Ela rejeitava o beijo: aquele beijo. Em bom rigor, o beijo dele era o motivo- mesmo que inconsciente- para ela sentir que não resultaria. Abominava o beijar arejado, como quem sopra um balão. Faltavam ali elementos: língua, saliva, tacto. Isso facilitava, de longe, o não envolvimento."Love is a game"- escrevera-lhe ele na contra-capa de um livro que lhe oferecera. Para ele partilhavam o essencial: o gosto pela leitura do mesmo escritor de eleição. "Asfixia-me"- implorara-lhe um dia, a injectar-lhe um beijo cheio de ar. Ele queria-a: corpo e alma, sem pudor mas com entusisamo refreado (uma espécie de premonição). Sentia orgulho na sua companhia: tentava abraçá-la enquanto esperavam que o semáforo dos peões ficasse verde, abria-lhe a porta cada vez que ela queria passar, punha-lhe a mão em cima dos ombros enquanto caminhavam na calçada.

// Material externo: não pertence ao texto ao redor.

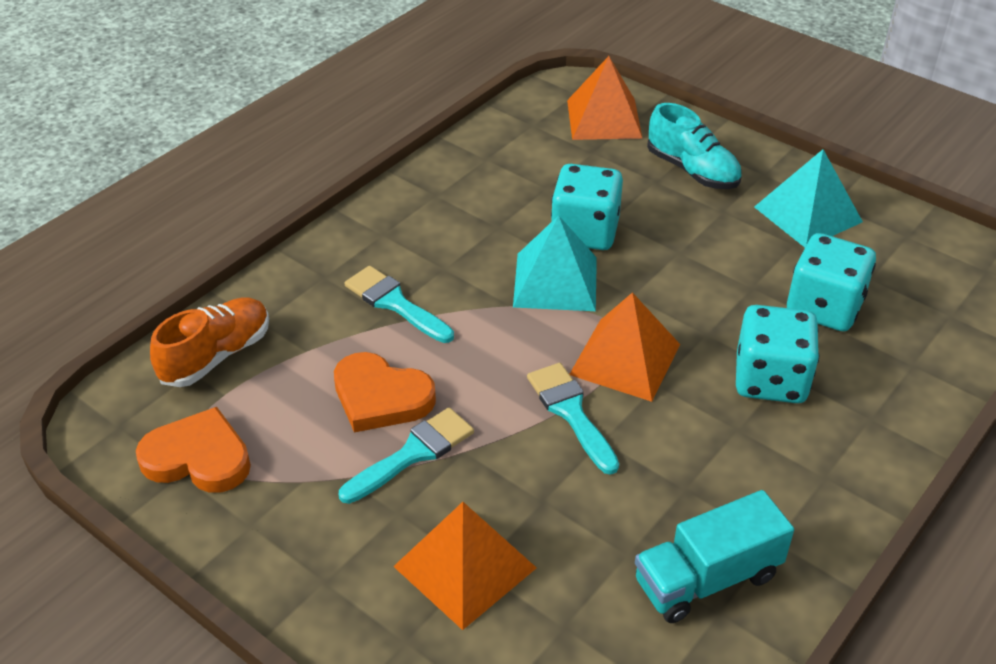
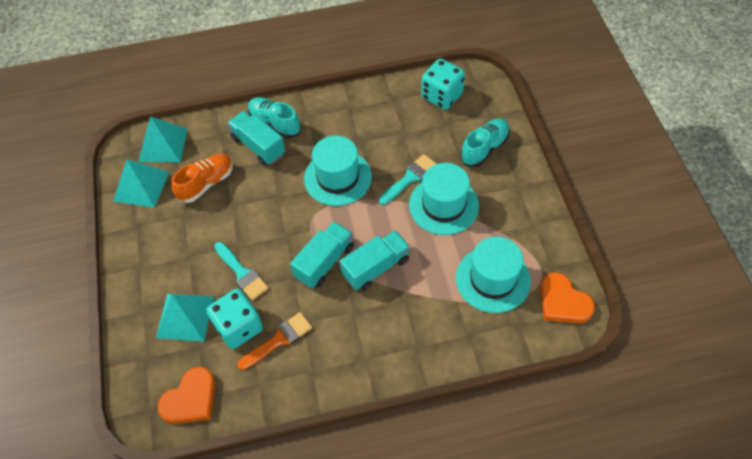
orange brush: none = 0 -> [237,312,312,370] = 1
orange pyramid: [393,502,537,630] [567,56,643,140] [569,292,680,402] = 3 -> none = 0
turquoise brush: [339,408,474,504] [345,266,454,343] [527,363,619,475] = 3 -> [214,242,269,300] [379,154,437,205] = 2
turquoise dice: [551,164,623,250] [736,305,819,403] [787,233,876,331] = 3 -> [206,289,263,349] [421,59,465,110] = 2
turquoise hat: none = 0 -> [304,136,372,206] [409,163,479,235] [456,237,531,313] = 3
turquoise pyramid: [513,216,597,311] [754,149,863,247] = 2 -> [113,159,169,208] [138,116,188,162] [156,294,214,342] = 3
turquoise shoe: [647,103,742,189] = 1 -> [248,97,301,138] [460,118,510,167] = 2
turquoise truck: [635,490,794,623] = 1 -> [227,111,285,165] [290,221,354,289] [340,230,410,291] = 3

Ela não cedia ao prazer do sexo, mesmo que ele garantisse verbalmente que podia ser encarado como ocasional e descomprometido. Percebia nos olhos dele a não concordância com as palavras: sempre abominara os malditos românticos.
Ele tentava "cortar-lhe" as jogadas com as cartas mais pequenas do trunfo. Aqueles pequenos gestos que denunciavam o sentir pela alma. Mas fora o corpo que o fizera decidir-se a pôr termo aquela amizade coloridamente desigual e desequilibrada.Ela não se importava. Jogava aquele jogo como quem joga uma partida de krapô. Dois homens: dois baralhos: dois jokers. O trunfo era copas e era ela quem tinha o ás, rei e valete. "Rei morto, rei posto"- pensava a dama.
No fim, sobrava-lhe a ela apenas o ás de copas (essas danadas!). Nada a fazer: ambos perderiam naquele que era o prazer de jogar pelo jogo. Rei de espadas atiradas à terra, gastas de tanto lutar.